Start of Collected data
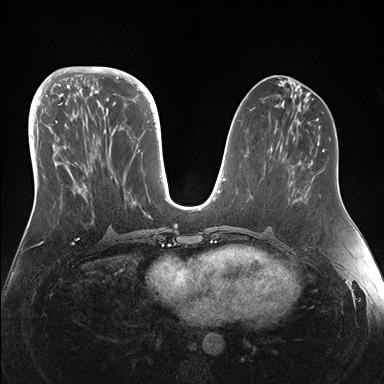
Breast MRI (dynamic contrast-enhanced), one axial slice; position 63 of 176 along the scan axis; dynamic contrast-enhanced series, time point 2 of 7 at this slice position (early post-contrast); 1.5 T; TE 1.5 ms, TR 4.1 ms; 1.1 mm slice thickness; 384 × 384 image matrix, field of view 340 × 340 mm. Female patient.
Annotated regions visible in this slice (semi-automatic segmentation, software-assisted and operator-edited):
- enhancing-tissue mask used for the functional tumour volume (all voxels passing the contrast-enhancement thresholds inside the analysis volume; usually the tumour): bounding box (x1, y1, x2, y2) in pixels: (43, 95, 146, 215)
End of Collected data
Work task: What is needed is the whole listing again, set down exactly, without its pictures.

Answer to this problem:
Breast MRI (dynamic contrast-enhanced), one axial slice; position 63 of 176 along the scan axis; dynamic contrast-enhanced series, time point 2 of 7 at this slice position (early post-contrast); 1.5 T; TE 1.5 ms, TR 4.1 ms; 1.1 mm slice thickness; 384 × 384 image matrix, field of view 340 × 340 mm. Female patient.
Annotated regions visible in this slice (semi-automatic segmentation, software-assisted and operator-edited):
- enhancing-tissue mask used for the functional tumour volume (all voxels passing the contrast-enhancement thresholds inside the analysis volume; usually the tumour): bounding box (x1, y1, x2, y2) in pixels: (43, 95, 146, 215)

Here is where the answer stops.